▸ **What the exercise asks**: Among the entries below, which lines include the string "required"? Show each one.

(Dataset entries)
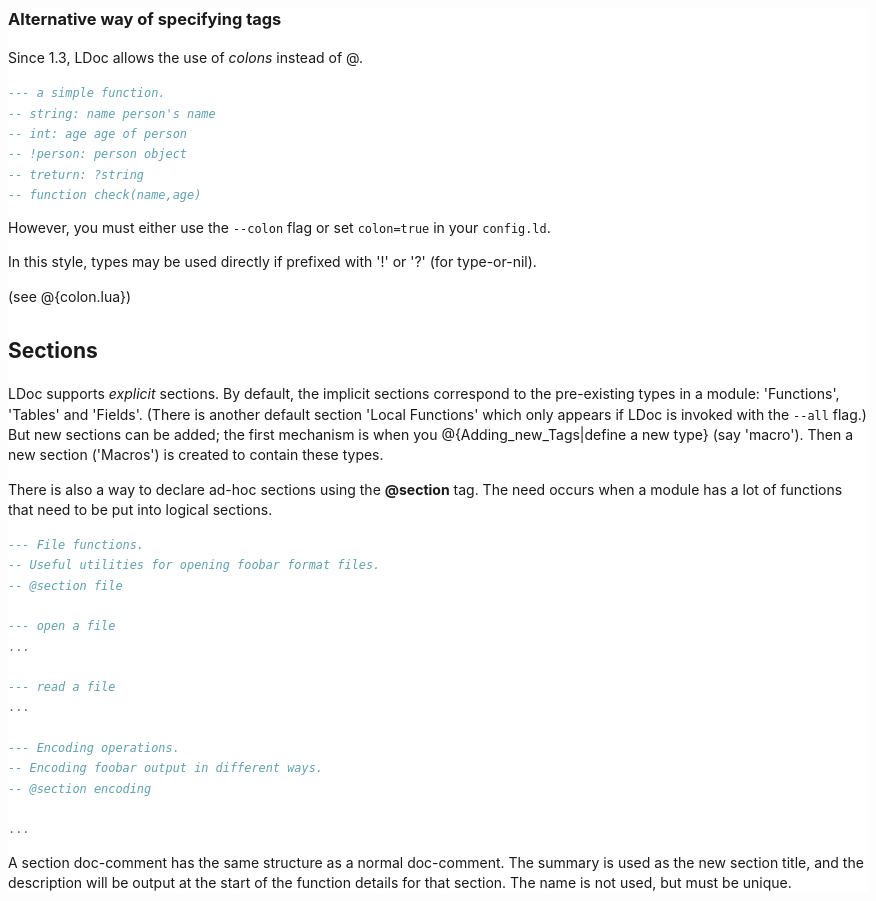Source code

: ### Alternative way of specifying tags

Since 1.3, LDoc allows the use of _colons_ instead of @.

```lua
--- a simple function.
-- string: name person's name
-- int: age age of person
-- !person: person object
-- treturn: ?string
-- function check(name,age)
```

However, you must either use the `--colon` flag or set `colon=true` in your `config.ld`.

In this style, types may be used directly if prefixed with '!' or '?' (for type-or-nil).

(see @{colon.lua})


## Sections

LDoc supports _explicit_ sections.
By default, the implicit sections correspond to the pre-existing types in a module: 'Functions', 'Tables' and 'Fields'.
(There is another default section 'Local Functions' which only appears if LDoc is invoked with the `--all` flag.)
But new sections can be added; the first mechanism is when you @{Adding_new_Tags|define a new type} (say 'macro').
Then a new section ('Macros') is created to contain these types.

There is also a way to declare ad-hoc sections using the **@section** tag.
The need occurs when a module has a lot of functions that need to be put into logical sections.

```lua
--- File functions.
-- Useful utilities for opening foobar format files.
-- @section file

--- open a file
...

--- read a file
...

--- Encoding operations.
-- Encoding foobar output in different ways.
-- @section encoding

...
```

A section doc-comment has the same structure as a normal doc-comment.
The summary is used as the new section title, and the description will be output at the start of the function details for that section.
The name is not used, but must be unique.
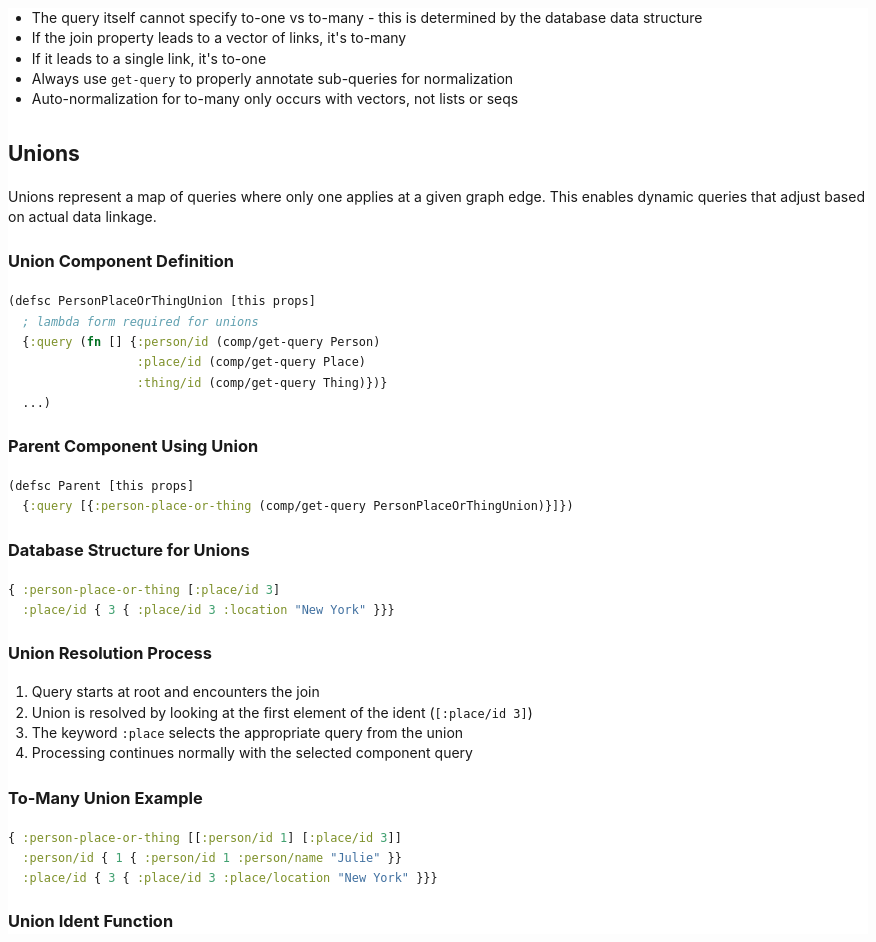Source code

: - The query itself cannot specify to-one vs to-many - this is determined by the database data structure
- If the join property leads to a vector of links, it's to-many
- If it leads to a single link, it's to-one
- Always use `get-query` to properly annotate sub-queries for normalization
- Auto-normalization for to-many only occurs with vectors, not lists or seqs

## Unions

Unions represent a map of queries where only one applies at a given graph edge. This enables dynamic queries that adjust based on actual data linkage.

### Union Component Definition

```clojure
(defsc PersonPlaceOrThingUnion [this props]
  ; lambda form required for unions
  {:query (fn [] {:person/id (comp/get-query Person)
                  :place/id (comp/get-query Place)
                  :thing/id (comp/get-query Thing)})}
  ...)
```

### Parent Component Using Union

```clojure
(defsc Parent [this props]
  {:query [{:person-place-or-thing (comp/get-query PersonPlaceOrThingUnion)}]})
```

### Database Structure for Unions

```clojure
{ :person-place-or-thing [:place/id 3]
  :place/id { 3 { :place/id 3 :location "New York" }}}
```

### Union Resolution Process

1. Query starts at root and encounters the join
2. Union is resolved by looking at the first element of the ident (`[:place/id 3]`)
3. The keyword `:place` selects the appropriate query from the union
4. Processing continues normally with the selected component query

### To-Many Union Example

```clojure
{ :person-place-or-thing [[:person/id 1] [:place/id 3]]
  :person/id { 1 { :person/id 1 :person/name "Julie" }}
  :place/id { 3 { :place/id 3 :place/location "New York" }}}
```

### Union Ident Function
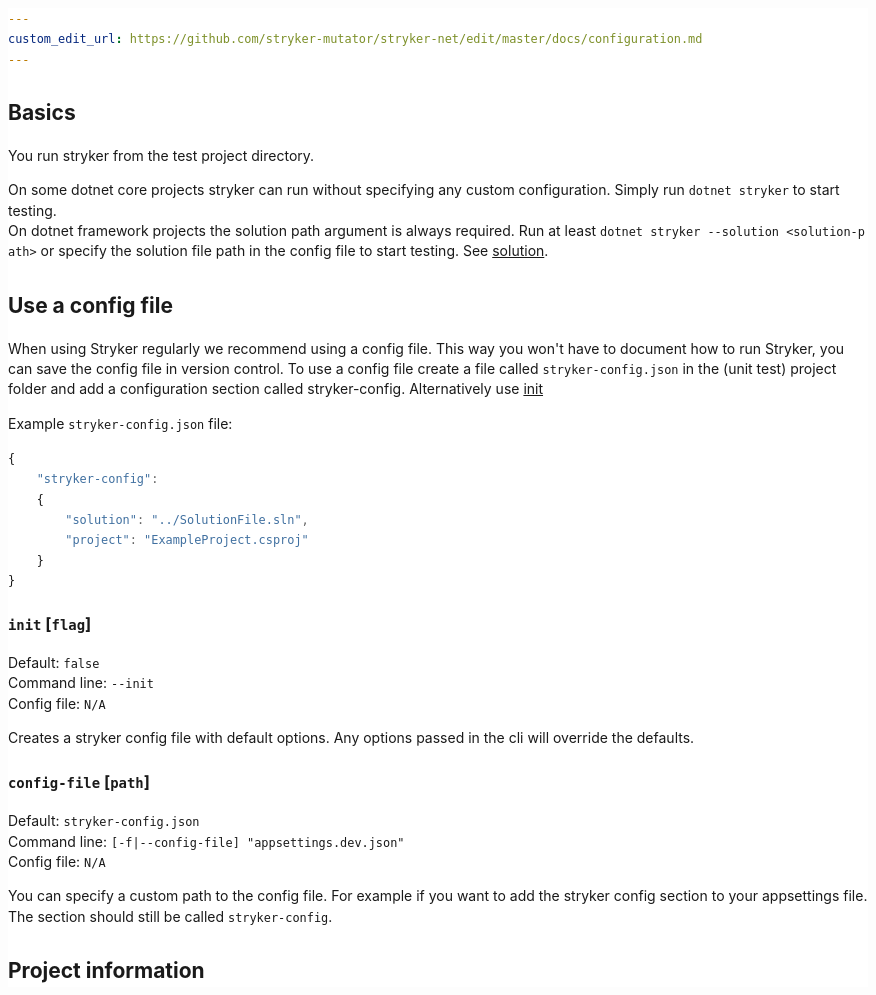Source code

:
 ```yaml
---
custom_edit_url: https://github.com/stryker-mutator/stryker-net/edit/master/docs/configuration.md
---
```


## Basics

You run stryker from the test project directory.

On some dotnet core projects stryker can run without specifying any custom configuration. Simply run `dotnet stryker` to start testing.  
On dotnet framework projects the solution path argument is always required. Run at least `dotnet stryker --solution <solution-path>` or specify the solution file path in the config file to start testing. See [solution](#solution-[path]).

## Use a config file
When using Stryker regularly we recommend using a config file. This way you won't have to document how to run Stryker, you can save the config file in version control. To use a config file create a file called `stryker-config.json` in the (unit test) project folder and add a configuration section called stryker-config. Alternatively use [init](#init-[bool])

Example `stryker-config.json` file:
``` javascript
{
    "stryker-config":
    {
        "solution": "../SolutionFile.sln",
        "project": "ExampleProject.csproj"
    }
}
```

### `init` [`flag`]

Default: `false`  
Command line: `--init`  
Config file: `N/A`  

Creates a stryker config file with default options. Any options passed in the cli will override the defaults.

### `config-file` [`path`]

Default: `stryker-config.json`  
Command line: `[-f|--config-file] "appsettings.dev.json"`  
Config file: `N/A`  

You can specify a custom path to the config file. For example if you want to add the stryker config section to your appsettings file. The section should still be called `stryker-config`.

## Project information
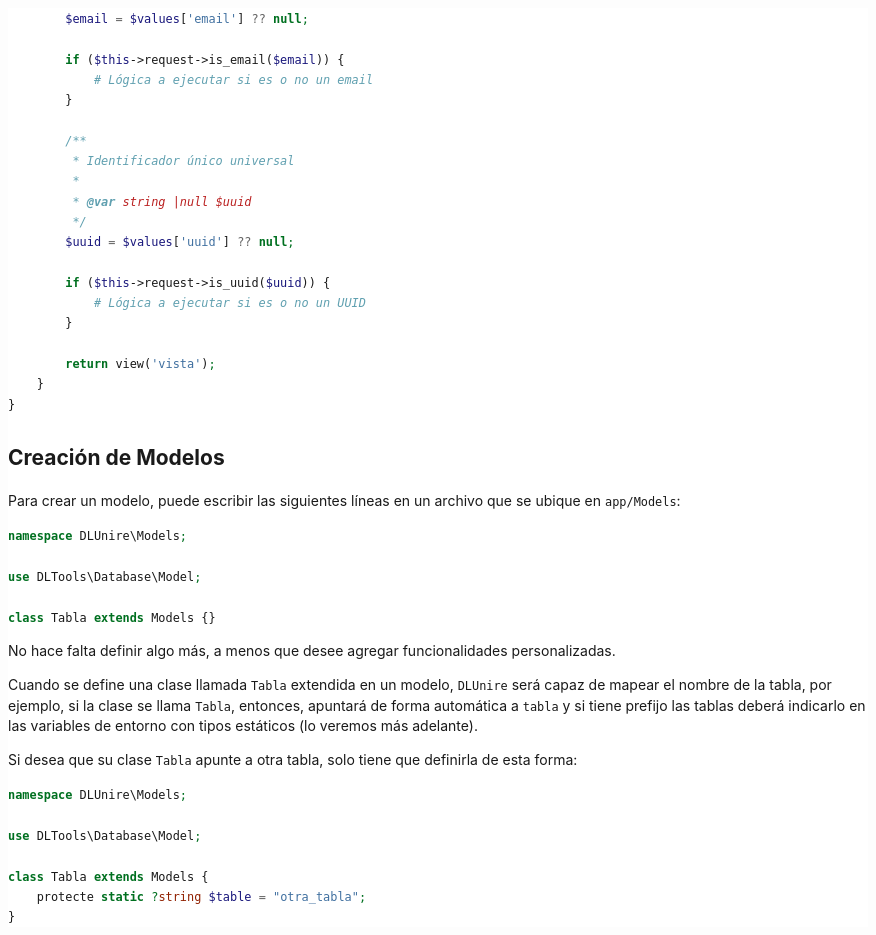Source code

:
 ```php
        $email = $values['email'] ?? null;

        if ($this->request->is_email($email)) {
            # Lógica a ejecutar si es o no un email
        }

        /**
         * Identificador único universal
         * 
         * @var string |null $uuid
         */
        $uuid = $values['uuid'] ?? null;

        if ($this->request->is_uuid($uuid)) {
            # Lógica a ejecutar si es o no un UUID
        }

        return view('vista');
    }
}
```

## Creación de Modelos

Para crear un modelo, puede escribir las siguientes líneas en un archivo que se ubique en `app/Models`:

```php
namespace DLUnire\Models;

use DLTools\Database\Model;

class Tabla extends Models {}
```

No hace falta definir algo más, a menos que desee agregar funcionalidades personalizadas.

Cuando se define una clase llamada `Tabla` extendida en un modelo, `DLUnire` será capaz de mapear el nombre de la tabla, por ejemplo, si la clase se llama `Tabla`, entonces, apuntará de forma automática a `tabla` y si tiene prefijo las tablas deberá indicarlo en las variables de entorno con tipos estáticos (lo veremos más adelante).

Si desea que su clase `Tabla` apunte a otra tabla, solo tiene que definirla de esta forma:

```php
namespace DLUnire\Models;

use DLTools\Database\Model;

class Tabla extends Models {
    protecte static ?string $table = "otra_tabla";
}
```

▸ **Result for this task**:
  ; lambda form required for unions
On dotnet framework projects the solution path argument is always required. Run at least `dotnet stryker --solution <solution-path>` or specify the solution file path in the config file to start testing. See [solution](#solution-[path]).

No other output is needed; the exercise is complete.